Exercise aim — Please change every "chart" in the listing below to "graph", keeping all other text the same, and leave the pictures out.

[[ Records to use, beginning ]]

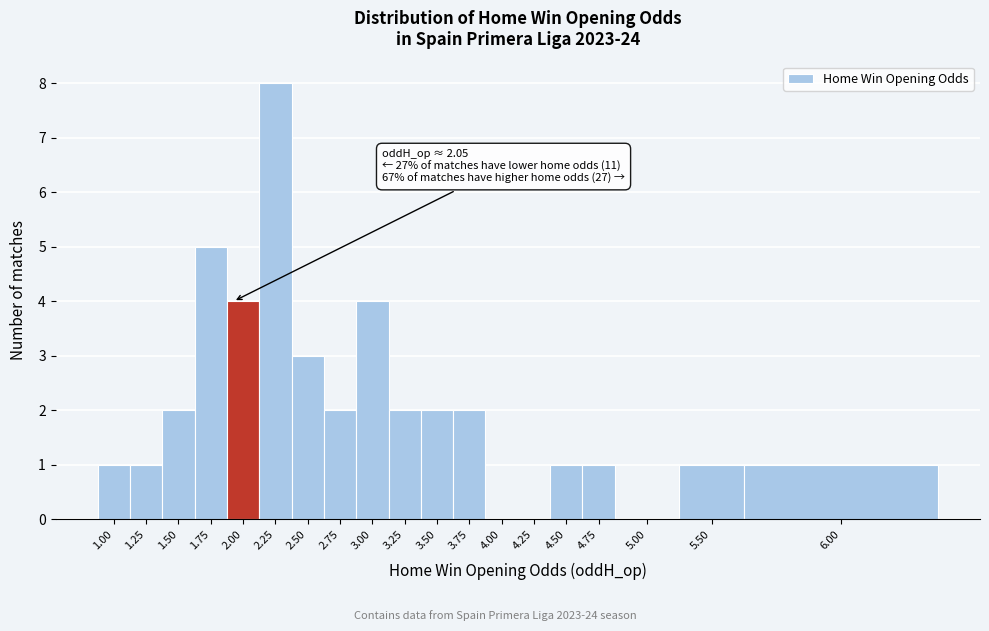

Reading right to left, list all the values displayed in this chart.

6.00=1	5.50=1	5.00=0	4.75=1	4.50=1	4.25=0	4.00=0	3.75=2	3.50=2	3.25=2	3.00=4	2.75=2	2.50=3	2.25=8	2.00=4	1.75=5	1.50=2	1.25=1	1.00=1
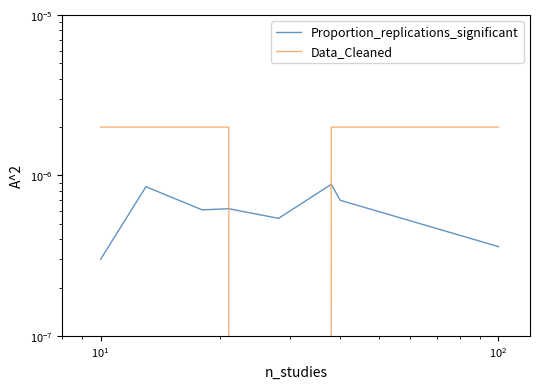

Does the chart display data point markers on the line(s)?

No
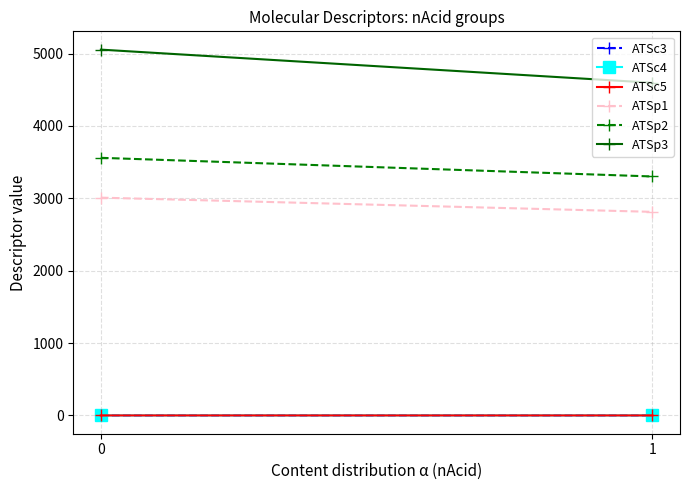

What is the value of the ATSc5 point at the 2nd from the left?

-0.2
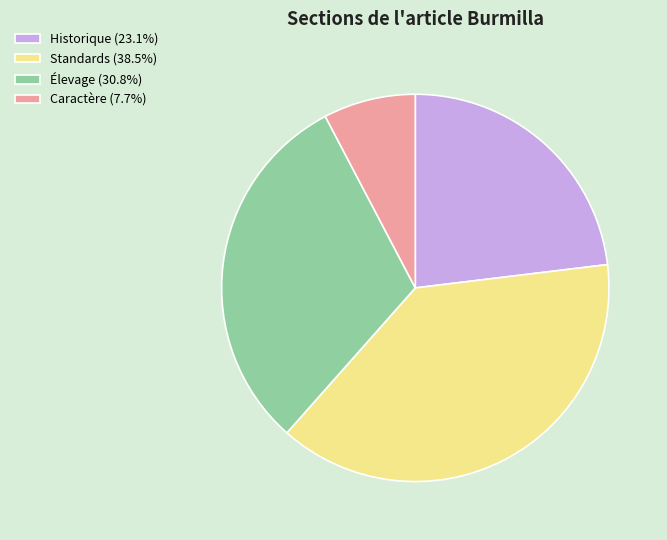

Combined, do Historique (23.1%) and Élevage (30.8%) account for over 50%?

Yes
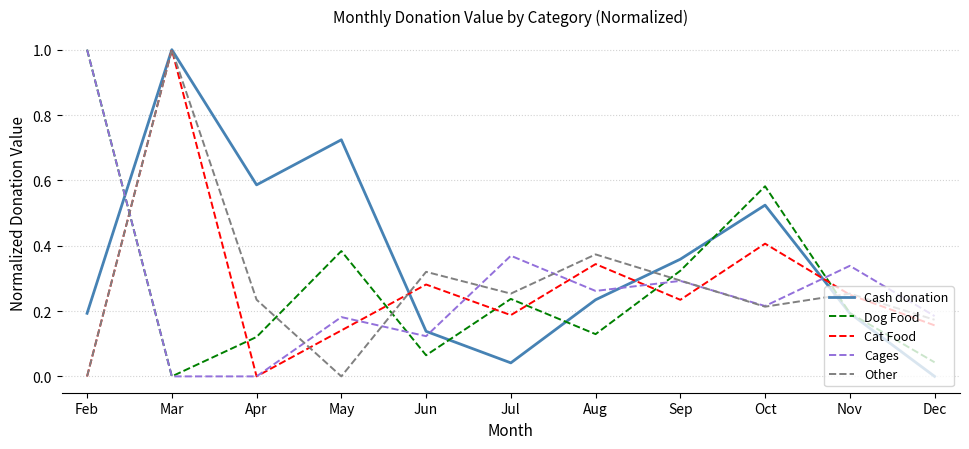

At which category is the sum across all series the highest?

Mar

[[ Records to use, end ]]

Written response —
Reading right to left, list all the values displayed in this graph.

6.00=1	5.50=1	5.00=0	4.75=1	4.50=1	4.25=0	4.00=0	3.75=2	3.50=2	3.25=2	3.00=4	2.75=2	2.50=3	2.25=8	2.00=4	1.75=5	1.50=2	1.25=1	1.00=1

Does the graph display data point markers on the line(s)?

No

What is the value of the ATSc5 point at the 2nd from the left?

-0.2

Combined, do Historique (23.1%) and Élevage (30.8%) account for over 50%?

Yes

At which category is the sum across all series the highest?

Mar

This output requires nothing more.